Superior Court of Pennsylvania, 2024

Com. v. Hooper, R.

Com. v. Hooper, R.
Superior Court of Pennsylvania · Decided July 12, 2024 · Beck, J.

Com. v. Hooper, R.

Opinion

J-A10021-24

NON-PRECEDENTIAL DECISION - SEE SUPERIOR COURT O.P. 65.37 COMMONWEALTH OF PENNSYLVANIA : IN THE SUPERIOR COURT OF : PENNSYLVANIA Appellant : : : v. : : : RASHEED HOOPER : No. 975 EDA 2023 Appeal from the Order Entered March 8, 2023 In the Court of Common Pleas of Philadelphia County Criminal Division at No(s): CP-51-CR-0003984-2022

BEFORE: LAZARUS, P.J., PANELLA, P.J.E., and BECK, J.

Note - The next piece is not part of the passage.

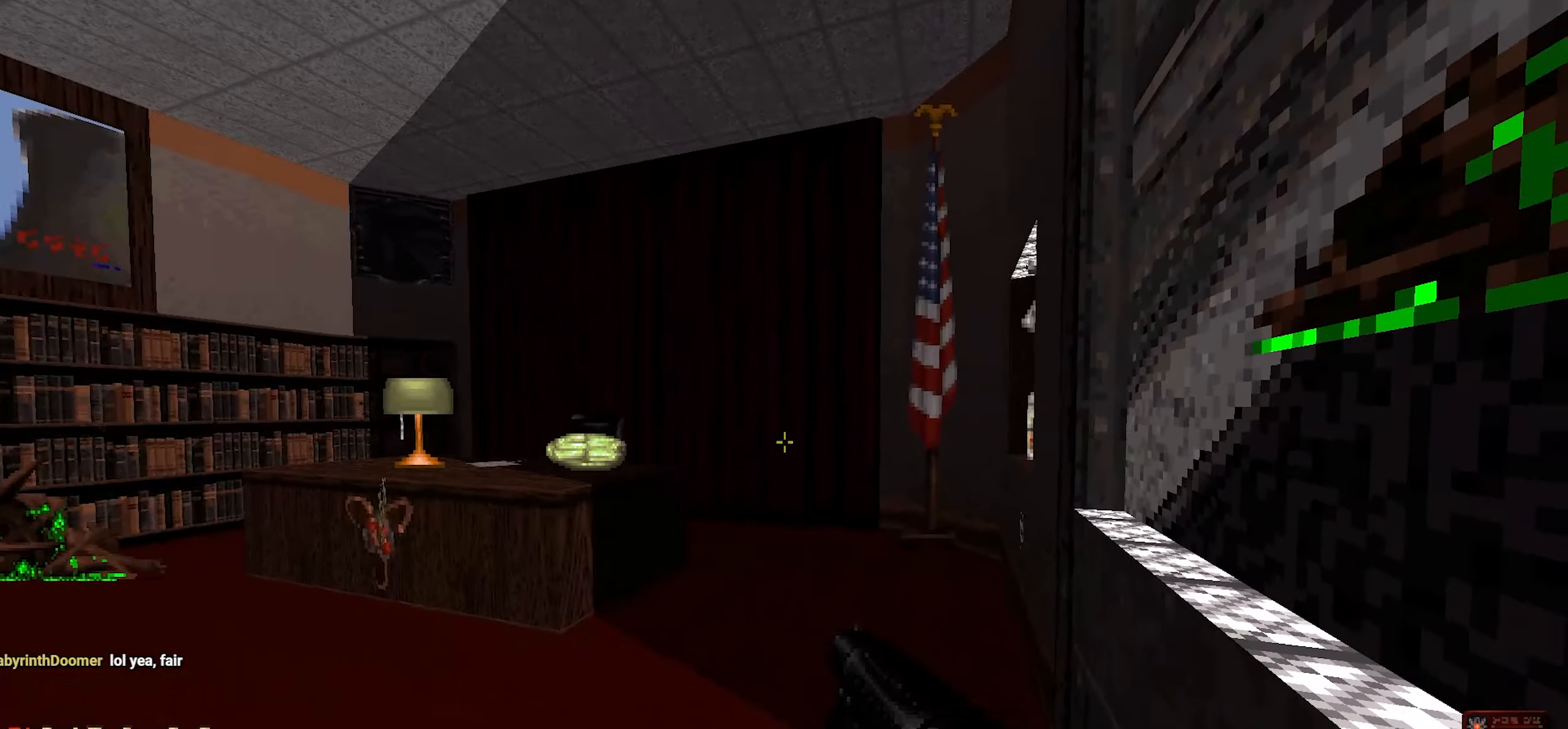
{"keys": ["w"], "mouse": [], "events": [[100, "a", "up"], [150, "w", "up"], [467, "w", "down"]]}
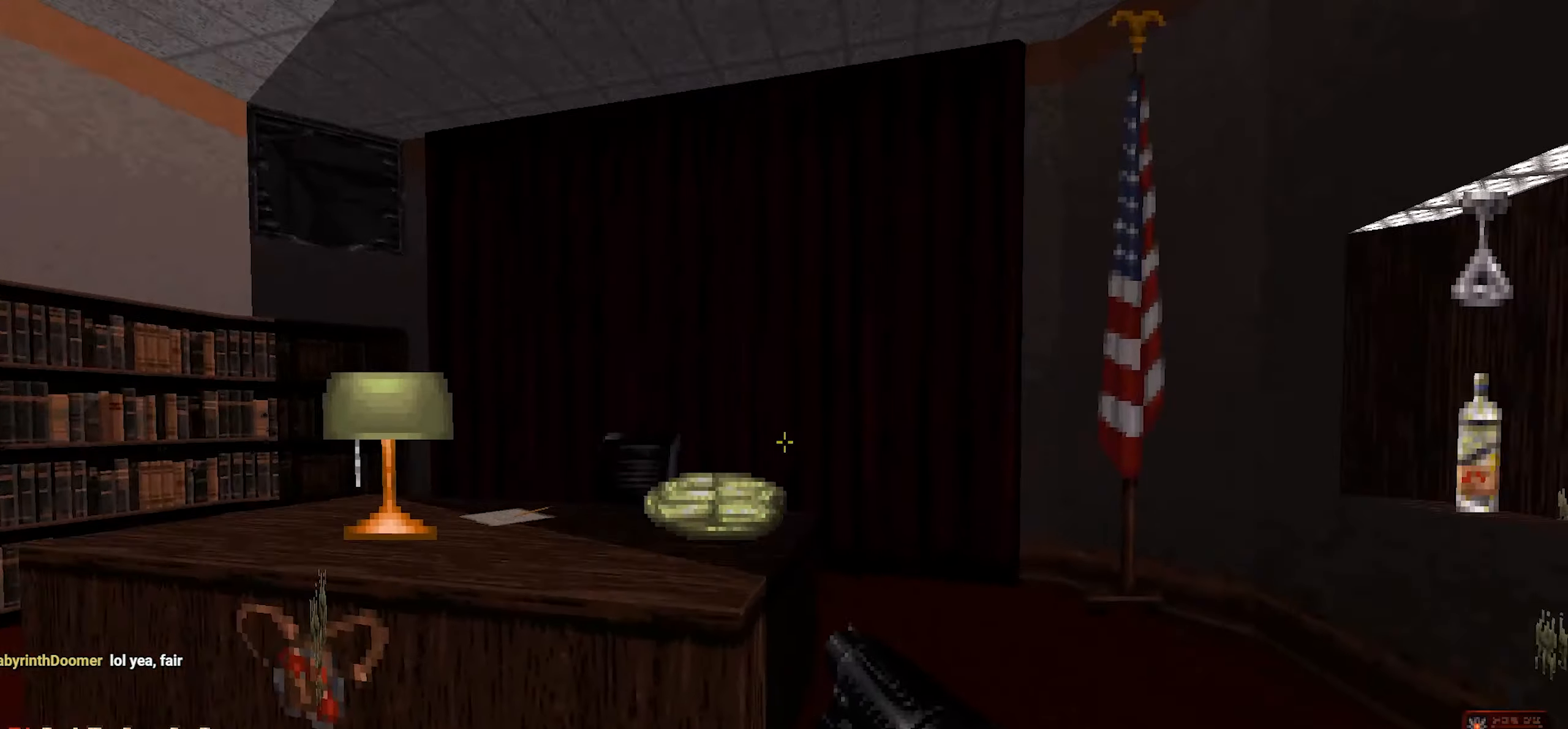
{"keys": [], "mouse": [], "events": [[17, "d", "down"], [117, "d", "up"], [117, "w", "up"]]}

MEMORANDUM BY BECK, J.: FILED JULY 12, 2024 The Commonwealth appeals from the order entered by the Philadelphia County Court of Common Pleas (the “trial court”) denying its motion to vacate entry of discharge and lift the trial court’s order of nolle prosequi (“nol pros”) against Rasheed Hooper (“Hooper”). Upon review, we reverse and remand for further proceedings.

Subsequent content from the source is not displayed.